** REQUEST **
Please give back, exactly as written, only the line containing "Share what this" and every line after it until the data below ends.
[WORKING DATA Boundary: Start]
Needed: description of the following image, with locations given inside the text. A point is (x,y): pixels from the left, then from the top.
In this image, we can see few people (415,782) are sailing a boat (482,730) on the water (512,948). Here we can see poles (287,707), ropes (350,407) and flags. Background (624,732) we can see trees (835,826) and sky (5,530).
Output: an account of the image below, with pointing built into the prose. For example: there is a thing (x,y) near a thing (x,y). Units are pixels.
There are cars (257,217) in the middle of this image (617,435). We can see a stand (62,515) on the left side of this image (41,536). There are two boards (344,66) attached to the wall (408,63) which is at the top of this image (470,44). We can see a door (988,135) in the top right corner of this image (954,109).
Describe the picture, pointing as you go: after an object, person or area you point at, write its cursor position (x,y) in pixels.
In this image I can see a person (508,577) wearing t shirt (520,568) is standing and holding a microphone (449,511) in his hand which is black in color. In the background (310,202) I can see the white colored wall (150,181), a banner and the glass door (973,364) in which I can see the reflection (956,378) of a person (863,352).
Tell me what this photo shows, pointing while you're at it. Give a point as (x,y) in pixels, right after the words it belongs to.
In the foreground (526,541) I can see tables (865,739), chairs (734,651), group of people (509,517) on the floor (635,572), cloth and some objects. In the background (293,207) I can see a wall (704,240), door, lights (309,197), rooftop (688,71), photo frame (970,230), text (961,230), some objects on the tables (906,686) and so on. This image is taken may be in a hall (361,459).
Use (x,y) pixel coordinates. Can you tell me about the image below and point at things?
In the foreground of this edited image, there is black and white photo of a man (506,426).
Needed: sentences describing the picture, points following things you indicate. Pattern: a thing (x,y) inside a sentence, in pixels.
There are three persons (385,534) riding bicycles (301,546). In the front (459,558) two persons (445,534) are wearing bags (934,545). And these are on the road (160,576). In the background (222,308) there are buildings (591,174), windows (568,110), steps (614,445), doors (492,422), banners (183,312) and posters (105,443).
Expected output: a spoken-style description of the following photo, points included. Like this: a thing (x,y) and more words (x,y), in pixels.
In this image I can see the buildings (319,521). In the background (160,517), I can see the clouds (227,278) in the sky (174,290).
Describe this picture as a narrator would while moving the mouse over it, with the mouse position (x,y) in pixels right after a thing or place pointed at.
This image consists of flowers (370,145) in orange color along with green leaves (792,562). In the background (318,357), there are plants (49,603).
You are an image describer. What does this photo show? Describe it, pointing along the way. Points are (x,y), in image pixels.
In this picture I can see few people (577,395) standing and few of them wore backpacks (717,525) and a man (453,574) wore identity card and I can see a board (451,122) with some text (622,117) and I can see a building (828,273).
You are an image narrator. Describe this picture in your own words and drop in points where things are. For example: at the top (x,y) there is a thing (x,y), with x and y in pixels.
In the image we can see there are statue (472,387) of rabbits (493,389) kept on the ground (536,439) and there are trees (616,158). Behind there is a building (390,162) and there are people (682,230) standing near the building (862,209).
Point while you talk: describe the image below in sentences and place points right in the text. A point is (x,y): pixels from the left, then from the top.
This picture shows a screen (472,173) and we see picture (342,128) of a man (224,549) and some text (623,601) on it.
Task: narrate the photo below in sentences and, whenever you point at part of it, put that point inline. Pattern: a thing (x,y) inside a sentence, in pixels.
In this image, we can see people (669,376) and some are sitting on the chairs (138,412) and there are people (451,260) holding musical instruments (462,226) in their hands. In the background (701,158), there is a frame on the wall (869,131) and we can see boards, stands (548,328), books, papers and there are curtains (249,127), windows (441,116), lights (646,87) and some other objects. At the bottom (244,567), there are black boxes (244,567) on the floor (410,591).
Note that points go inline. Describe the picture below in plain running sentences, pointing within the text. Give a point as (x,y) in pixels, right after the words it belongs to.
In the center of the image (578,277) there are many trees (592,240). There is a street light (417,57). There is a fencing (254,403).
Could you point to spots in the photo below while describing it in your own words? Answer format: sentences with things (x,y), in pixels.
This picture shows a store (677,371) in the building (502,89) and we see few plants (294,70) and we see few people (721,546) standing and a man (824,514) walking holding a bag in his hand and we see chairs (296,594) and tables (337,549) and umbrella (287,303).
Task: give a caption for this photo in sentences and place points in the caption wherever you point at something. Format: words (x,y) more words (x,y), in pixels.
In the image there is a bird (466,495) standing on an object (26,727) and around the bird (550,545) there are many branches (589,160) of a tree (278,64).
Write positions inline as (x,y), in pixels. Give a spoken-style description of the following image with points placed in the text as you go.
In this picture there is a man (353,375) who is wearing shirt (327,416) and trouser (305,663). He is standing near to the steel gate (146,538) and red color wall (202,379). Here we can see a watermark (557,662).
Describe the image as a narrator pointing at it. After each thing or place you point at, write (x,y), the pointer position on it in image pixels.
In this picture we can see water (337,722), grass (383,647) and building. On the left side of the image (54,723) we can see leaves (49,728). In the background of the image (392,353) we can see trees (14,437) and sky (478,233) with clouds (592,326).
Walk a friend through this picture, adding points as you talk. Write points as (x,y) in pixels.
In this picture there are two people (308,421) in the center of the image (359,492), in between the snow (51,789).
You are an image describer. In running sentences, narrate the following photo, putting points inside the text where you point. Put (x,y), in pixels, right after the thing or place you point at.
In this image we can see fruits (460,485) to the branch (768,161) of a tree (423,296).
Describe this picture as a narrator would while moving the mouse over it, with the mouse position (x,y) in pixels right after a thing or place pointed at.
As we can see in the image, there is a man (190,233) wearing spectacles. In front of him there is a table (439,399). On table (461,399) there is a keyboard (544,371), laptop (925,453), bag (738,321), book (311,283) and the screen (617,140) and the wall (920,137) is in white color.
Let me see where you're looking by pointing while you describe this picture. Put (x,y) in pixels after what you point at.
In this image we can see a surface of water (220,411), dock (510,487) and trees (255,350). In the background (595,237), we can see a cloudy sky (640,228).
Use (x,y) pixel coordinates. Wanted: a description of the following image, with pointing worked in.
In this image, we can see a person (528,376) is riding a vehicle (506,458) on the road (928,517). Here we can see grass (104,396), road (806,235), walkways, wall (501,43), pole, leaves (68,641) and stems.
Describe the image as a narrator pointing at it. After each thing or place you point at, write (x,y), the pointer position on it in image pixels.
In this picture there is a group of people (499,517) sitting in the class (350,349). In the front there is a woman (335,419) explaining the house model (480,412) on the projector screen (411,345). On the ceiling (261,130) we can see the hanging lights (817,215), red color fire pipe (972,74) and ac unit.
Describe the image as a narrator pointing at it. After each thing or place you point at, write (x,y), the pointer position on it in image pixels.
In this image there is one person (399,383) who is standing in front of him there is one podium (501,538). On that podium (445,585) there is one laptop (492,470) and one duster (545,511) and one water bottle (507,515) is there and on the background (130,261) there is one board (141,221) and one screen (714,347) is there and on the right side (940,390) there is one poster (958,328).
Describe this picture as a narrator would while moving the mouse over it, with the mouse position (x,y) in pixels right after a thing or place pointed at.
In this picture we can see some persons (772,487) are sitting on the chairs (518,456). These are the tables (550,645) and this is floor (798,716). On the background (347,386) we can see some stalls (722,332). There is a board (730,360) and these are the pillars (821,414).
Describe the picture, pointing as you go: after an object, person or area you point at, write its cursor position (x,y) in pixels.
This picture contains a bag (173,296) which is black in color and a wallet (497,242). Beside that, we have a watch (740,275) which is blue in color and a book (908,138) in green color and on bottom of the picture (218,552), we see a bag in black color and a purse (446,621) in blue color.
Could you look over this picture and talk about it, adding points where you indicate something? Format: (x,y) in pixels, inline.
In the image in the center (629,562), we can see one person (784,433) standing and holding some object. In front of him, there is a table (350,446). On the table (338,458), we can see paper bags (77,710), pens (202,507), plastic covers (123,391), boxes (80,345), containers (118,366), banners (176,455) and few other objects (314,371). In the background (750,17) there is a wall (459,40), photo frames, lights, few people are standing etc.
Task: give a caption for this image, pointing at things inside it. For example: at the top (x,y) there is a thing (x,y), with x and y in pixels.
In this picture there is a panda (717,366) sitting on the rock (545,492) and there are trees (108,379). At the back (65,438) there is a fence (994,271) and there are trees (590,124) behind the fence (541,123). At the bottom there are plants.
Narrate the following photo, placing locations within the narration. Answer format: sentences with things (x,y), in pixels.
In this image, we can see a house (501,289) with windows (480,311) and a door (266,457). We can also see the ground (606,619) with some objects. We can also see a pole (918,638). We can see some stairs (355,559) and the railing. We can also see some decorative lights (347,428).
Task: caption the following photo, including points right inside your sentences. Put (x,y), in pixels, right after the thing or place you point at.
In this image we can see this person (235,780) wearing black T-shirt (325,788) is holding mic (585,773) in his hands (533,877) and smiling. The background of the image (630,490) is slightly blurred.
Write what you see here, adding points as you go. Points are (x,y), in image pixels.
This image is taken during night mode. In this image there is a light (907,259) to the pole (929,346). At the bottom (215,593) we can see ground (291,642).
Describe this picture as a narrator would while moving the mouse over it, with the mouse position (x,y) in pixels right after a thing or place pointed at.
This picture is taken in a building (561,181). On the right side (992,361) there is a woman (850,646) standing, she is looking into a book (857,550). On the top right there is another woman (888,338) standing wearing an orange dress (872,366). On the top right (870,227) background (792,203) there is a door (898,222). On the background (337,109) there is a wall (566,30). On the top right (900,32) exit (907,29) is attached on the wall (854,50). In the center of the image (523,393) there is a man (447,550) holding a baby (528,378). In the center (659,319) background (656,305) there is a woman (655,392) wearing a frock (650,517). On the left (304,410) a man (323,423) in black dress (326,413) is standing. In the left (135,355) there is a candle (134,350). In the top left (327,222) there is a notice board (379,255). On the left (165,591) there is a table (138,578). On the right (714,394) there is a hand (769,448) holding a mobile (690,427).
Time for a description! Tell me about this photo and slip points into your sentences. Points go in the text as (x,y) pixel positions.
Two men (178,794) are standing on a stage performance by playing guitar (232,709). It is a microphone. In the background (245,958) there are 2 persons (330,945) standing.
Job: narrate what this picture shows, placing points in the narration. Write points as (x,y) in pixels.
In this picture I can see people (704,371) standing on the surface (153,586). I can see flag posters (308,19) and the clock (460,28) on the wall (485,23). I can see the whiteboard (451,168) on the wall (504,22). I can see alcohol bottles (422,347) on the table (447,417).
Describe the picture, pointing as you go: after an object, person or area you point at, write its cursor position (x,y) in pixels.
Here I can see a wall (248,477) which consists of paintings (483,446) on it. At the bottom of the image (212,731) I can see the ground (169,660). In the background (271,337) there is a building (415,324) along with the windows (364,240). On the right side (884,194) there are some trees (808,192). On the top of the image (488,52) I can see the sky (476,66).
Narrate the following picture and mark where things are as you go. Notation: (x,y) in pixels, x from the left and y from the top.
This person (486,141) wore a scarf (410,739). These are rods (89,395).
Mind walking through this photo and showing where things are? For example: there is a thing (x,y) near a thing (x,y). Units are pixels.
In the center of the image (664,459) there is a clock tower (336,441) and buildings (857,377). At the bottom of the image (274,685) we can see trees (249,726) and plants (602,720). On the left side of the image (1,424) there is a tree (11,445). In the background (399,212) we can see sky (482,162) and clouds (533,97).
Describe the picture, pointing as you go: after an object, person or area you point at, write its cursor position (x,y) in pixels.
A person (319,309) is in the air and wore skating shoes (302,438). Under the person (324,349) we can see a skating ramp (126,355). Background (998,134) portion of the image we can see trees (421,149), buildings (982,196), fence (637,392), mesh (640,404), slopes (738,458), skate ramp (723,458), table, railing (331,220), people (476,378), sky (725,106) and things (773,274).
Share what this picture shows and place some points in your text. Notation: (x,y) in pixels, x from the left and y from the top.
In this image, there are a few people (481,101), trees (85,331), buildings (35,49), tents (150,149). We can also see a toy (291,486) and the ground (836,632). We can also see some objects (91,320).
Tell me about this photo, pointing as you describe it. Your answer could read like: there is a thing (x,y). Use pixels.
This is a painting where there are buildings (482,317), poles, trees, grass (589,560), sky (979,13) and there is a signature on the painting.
[WORKING DATA Boundary: End]
** TASK SOLUTION **
Share what this picture shows and place some points in your text. Notation: (x,y) in pixels, x from the left and y from the top.
In this image, there are a few people (481,101), trees (85,331), buildings (35,49), tents (150,149). We can also see a toy (291,486) and the ground (836,632). We can also see some objects (91,320).
Tell me about this photo, pointing as you describe it. Your answer could read like: there is a thing (x,y). Use pixels.
This is a painting where there are buildings (482,317), poles, trees, grass (589,560), sky (979,13) and there is a signature on the painting.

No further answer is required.